DATASET ENTRIES below:
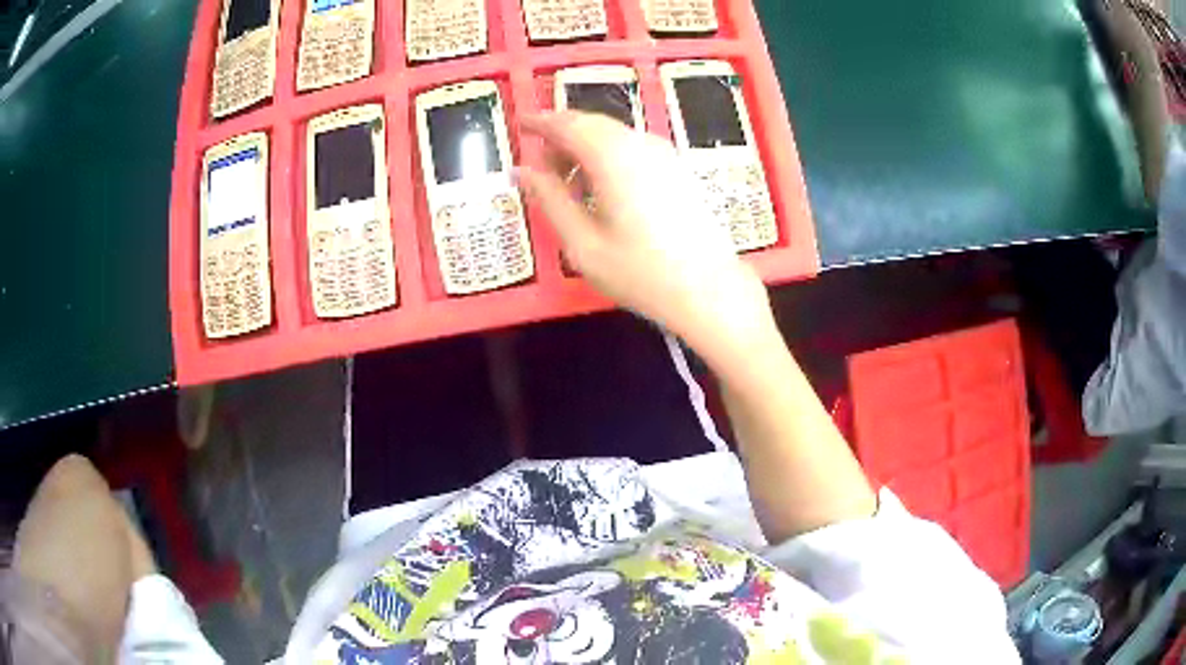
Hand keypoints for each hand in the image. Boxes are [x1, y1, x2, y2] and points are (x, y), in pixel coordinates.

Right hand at [519, 112, 771, 349]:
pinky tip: (602, 191)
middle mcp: (640, 144)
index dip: (540, 122)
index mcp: (613, 156)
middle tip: (541, 167)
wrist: (709, 290)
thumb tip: (522, 171)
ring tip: (569, 186)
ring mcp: (665, 154)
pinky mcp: (678, 168)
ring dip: (585, 149)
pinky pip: (633, 148)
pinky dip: (608, 157)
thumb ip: (550, 200)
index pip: (568, 124)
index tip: (521, 125)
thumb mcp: (582, 243)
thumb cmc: (641, 272)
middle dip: (561, 138)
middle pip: (592, 125)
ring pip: (614, 135)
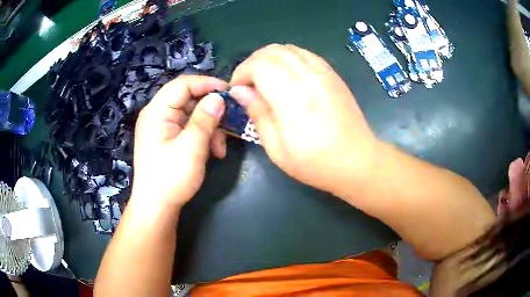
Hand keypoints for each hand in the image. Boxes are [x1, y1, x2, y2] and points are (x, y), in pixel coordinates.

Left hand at [131, 75, 227, 210]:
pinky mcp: (169, 137)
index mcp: (156, 112)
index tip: (230, 92)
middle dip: (211, 111)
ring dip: (210, 127)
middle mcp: (158, 114)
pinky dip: (204, 136)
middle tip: (229, 123)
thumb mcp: (191, 148)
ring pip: (193, 114)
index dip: (207, 84)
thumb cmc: (170, 179)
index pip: (182, 84)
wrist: (157, 207)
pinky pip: (190, 127)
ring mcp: (163, 126)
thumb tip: (219, 97)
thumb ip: (205, 120)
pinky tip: (214, 152)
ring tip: (220, 148)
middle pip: (189, 99)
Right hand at [229, 44, 377, 193]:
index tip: (237, 90)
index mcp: (293, 100)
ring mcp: (325, 74)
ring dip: (270, 58)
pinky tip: (286, 75)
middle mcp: (309, 78)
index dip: (242, 72)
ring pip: (288, 48)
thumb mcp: (277, 149)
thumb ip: (257, 114)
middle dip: (252, 62)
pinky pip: (305, 54)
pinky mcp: (333, 75)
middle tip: (247, 84)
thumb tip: (239, 91)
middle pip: (272, 51)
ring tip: (265, 79)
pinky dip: (288, 58)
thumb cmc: (316, 163)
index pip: (260, 65)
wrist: (358, 161)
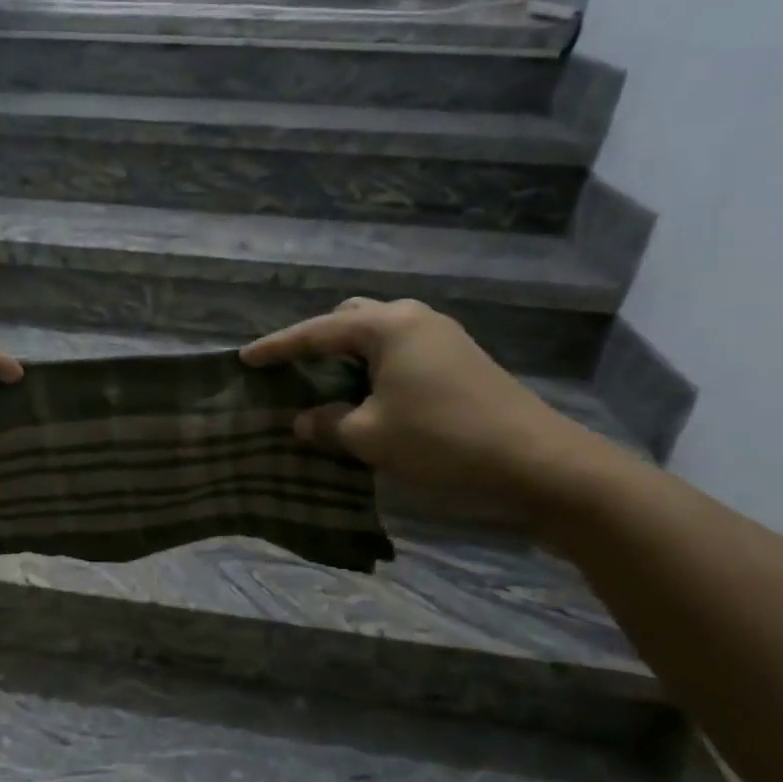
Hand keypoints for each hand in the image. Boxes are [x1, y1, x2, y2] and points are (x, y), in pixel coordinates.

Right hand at [241, 298, 601, 508]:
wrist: (538, 463)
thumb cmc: (442, 440)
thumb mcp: (370, 436)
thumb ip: (326, 424)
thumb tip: (302, 421)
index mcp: (387, 326)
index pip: (316, 332)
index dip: (276, 347)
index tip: (244, 358)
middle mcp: (414, 319)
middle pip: (350, 318)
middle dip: (318, 340)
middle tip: (294, 369)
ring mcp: (442, 336)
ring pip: (378, 333)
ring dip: (348, 354)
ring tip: (327, 384)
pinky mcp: (460, 359)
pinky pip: (400, 350)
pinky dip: (374, 365)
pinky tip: (369, 395)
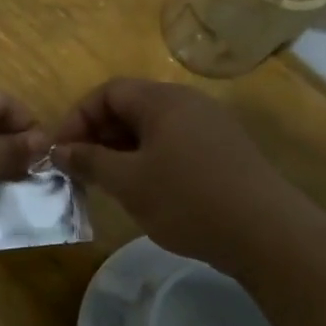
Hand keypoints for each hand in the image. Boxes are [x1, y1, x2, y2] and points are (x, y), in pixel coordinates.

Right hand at [53, 78, 309, 271]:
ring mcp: (211, 127)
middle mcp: (188, 104)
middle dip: (99, 136)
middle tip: (81, 171)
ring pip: (153, 129)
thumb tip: (59, 151)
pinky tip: (146, 192)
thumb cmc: (187, 200)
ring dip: (123, 151)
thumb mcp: (128, 182)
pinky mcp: (224, 152)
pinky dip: (150, 161)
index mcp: (163, 100)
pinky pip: (175, 145)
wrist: (265, 233)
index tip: (61, 153)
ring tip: (108, 184)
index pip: (108, 92)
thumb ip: (89, 162)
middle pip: (131, 107)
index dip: (78, 118)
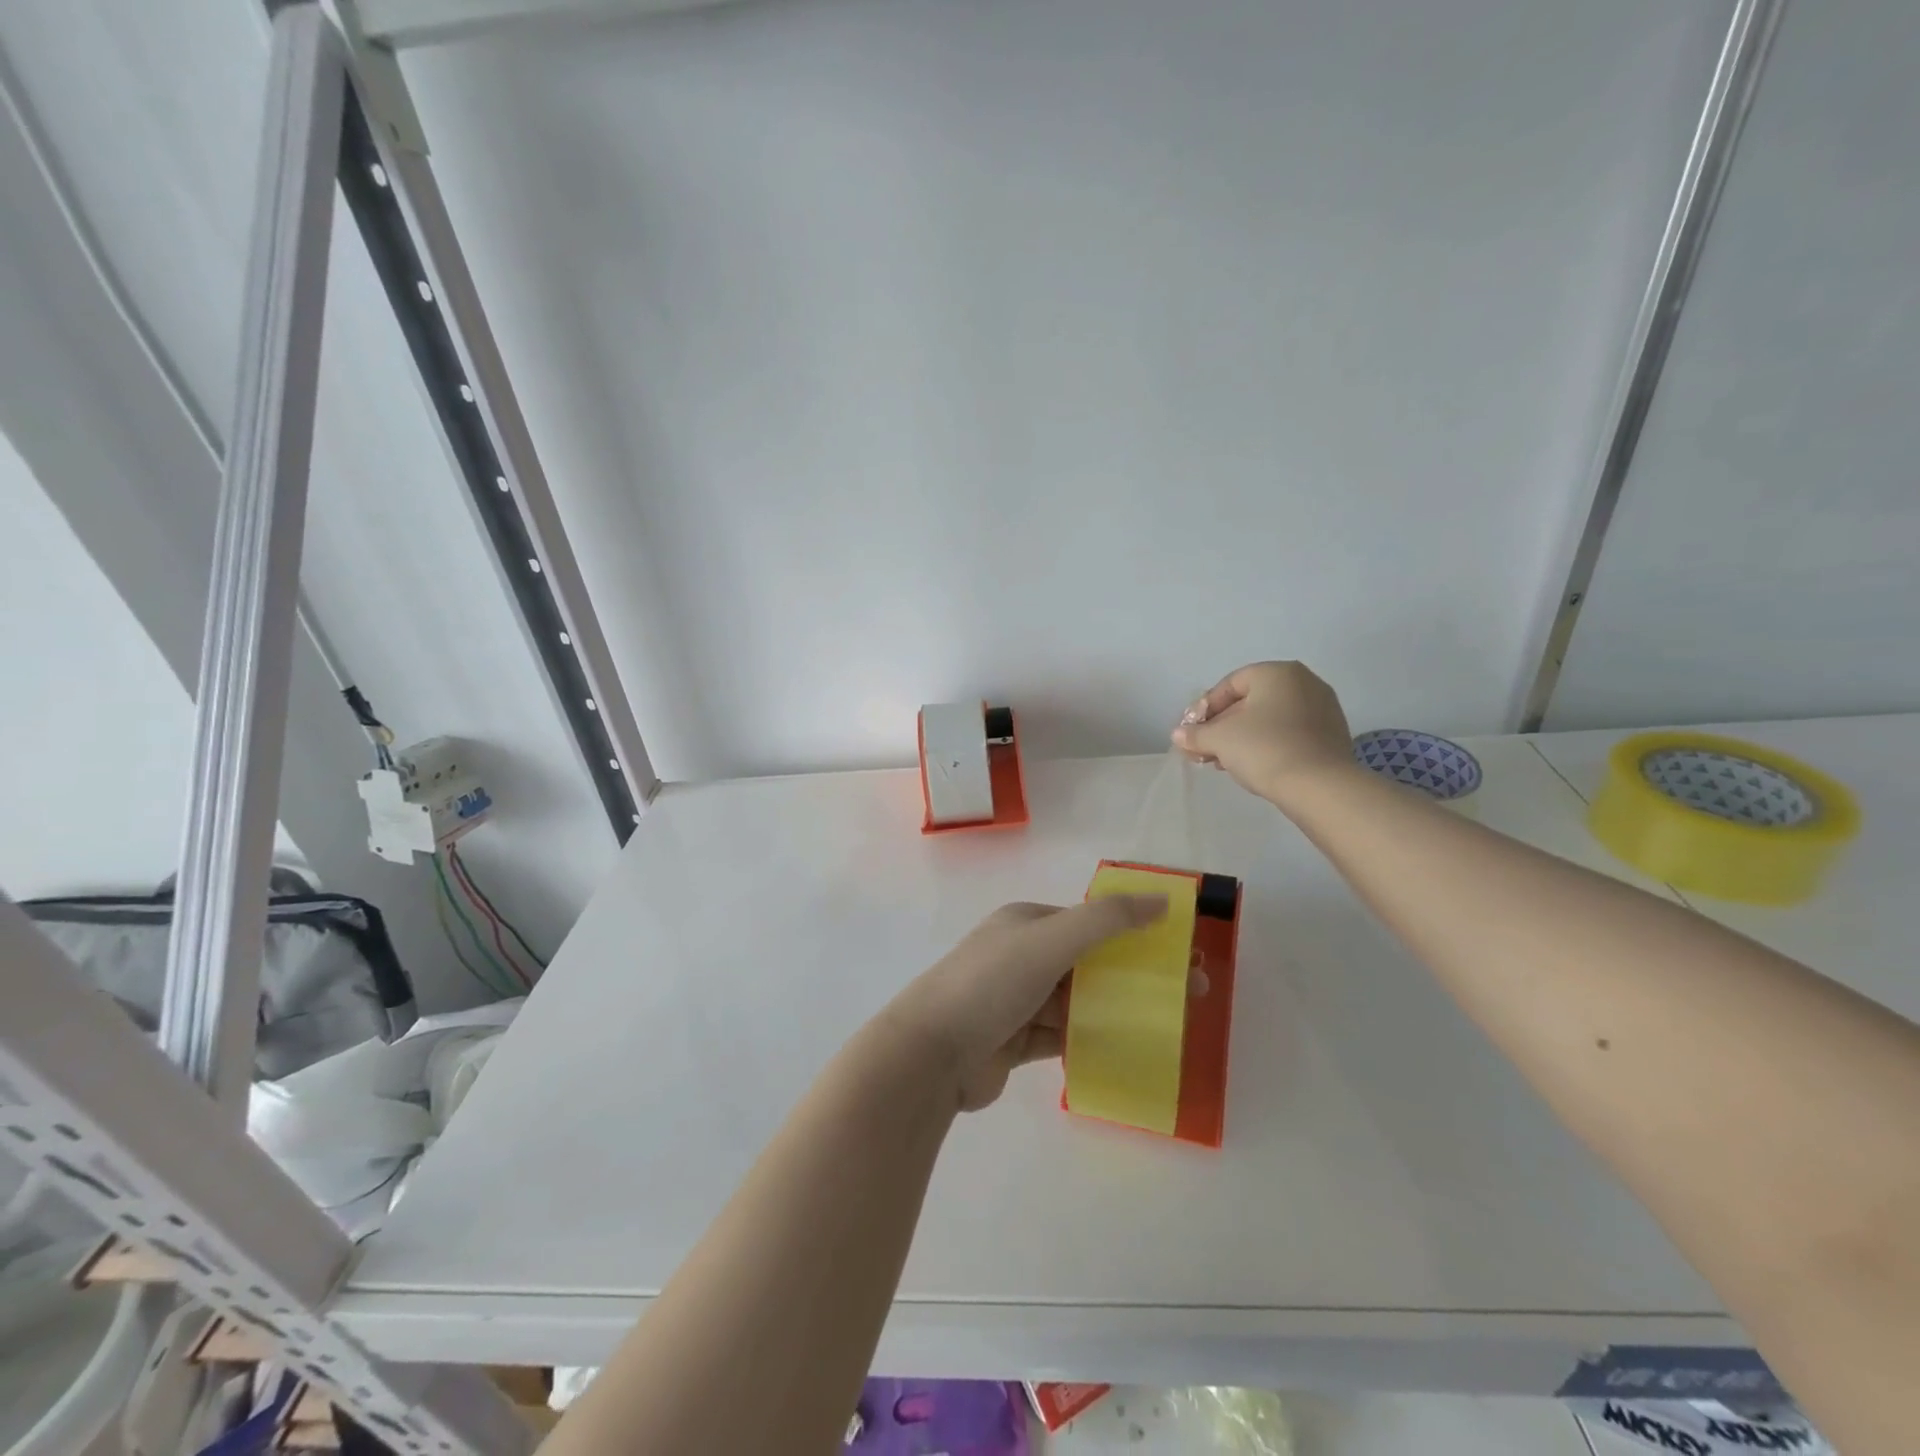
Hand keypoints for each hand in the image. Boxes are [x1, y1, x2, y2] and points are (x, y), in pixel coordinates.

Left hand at [883, 897, 1169, 1111]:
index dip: (1136, 934)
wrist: (930, 1055)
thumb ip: (1106, 920)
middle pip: (1090, 963)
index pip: (1089, 923)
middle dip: (1136, 975)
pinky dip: (1093, 1040)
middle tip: (1190, 994)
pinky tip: (1130, 1050)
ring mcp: (1018, 1001)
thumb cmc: (990, 985)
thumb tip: (1161, 899)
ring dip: (1119, 1009)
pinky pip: (1065, 1037)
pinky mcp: (1016, 1042)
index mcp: (1027, 924)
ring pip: (1080, 1002)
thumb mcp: (1049, 941)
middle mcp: (1022, 956)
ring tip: (1170, 1025)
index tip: (1179, 954)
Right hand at [1171, 661, 1354, 805]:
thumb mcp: (1219, 739)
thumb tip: (1179, 734)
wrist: (1319, 786)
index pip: (1229, 684)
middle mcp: (1304, 682)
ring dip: (1242, 738)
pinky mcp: (1331, 735)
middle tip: (1203, 749)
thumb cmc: (1264, 748)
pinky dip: (1267, 745)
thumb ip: (1195, 734)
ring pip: (1269, 719)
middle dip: (1222, 726)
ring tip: (1222, 762)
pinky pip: (1289, 733)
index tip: (1191, 732)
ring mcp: (1322, 709)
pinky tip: (1251, 766)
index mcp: (1277, 672)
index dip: (1204, 708)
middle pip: (1250, 701)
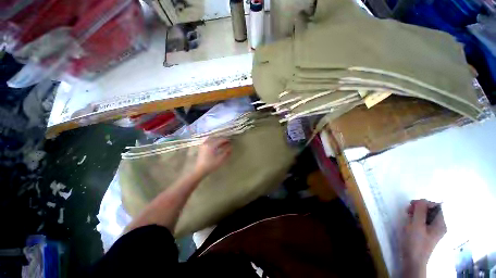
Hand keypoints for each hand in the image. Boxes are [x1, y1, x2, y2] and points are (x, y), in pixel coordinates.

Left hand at [194, 137, 231, 175]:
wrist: (200, 170)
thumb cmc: (211, 165)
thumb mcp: (220, 159)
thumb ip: (226, 152)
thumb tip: (231, 147)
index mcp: (211, 145)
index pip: (220, 140)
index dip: (226, 140)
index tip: (231, 142)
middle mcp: (207, 143)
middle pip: (216, 138)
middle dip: (222, 140)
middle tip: (227, 142)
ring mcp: (203, 145)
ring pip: (212, 139)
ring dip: (217, 140)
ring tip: (222, 143)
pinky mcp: (201, 147)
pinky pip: (208, 141)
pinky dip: (213, 141)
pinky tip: (215, 144)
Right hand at [402, 199, 446, 274]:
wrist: (413, 260)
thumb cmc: (415, 242)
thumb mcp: (416, 225)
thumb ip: (420, 211)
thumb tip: (422, 199)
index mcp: (441, 223)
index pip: (437, 206)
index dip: (425, 203)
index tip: (412, 205)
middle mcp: (439, 225)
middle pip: (431, 210)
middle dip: (419, 208)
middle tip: (408, 211)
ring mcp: (433, 230)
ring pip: (426, 215)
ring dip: (416, 213)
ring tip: (407, 216)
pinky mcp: (427, 233)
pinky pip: (423, 221)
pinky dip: (416, 219)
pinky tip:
End of DATASET ENTRIES.
* **TASK STATEMENT**
Whenever a line in the material contains the word "wrist", copy that line.

* **REPLY TO THE EXERCISE**
wrist: (709, 290)
wrist: (157, 207)
wrist: (358, 161)
wrist: (538, 463)
wrist: (265, 233)
wrist: (930, 1055)
wrist: (1319, 786)
wrist: (200, 170)
wrist: (413, 260)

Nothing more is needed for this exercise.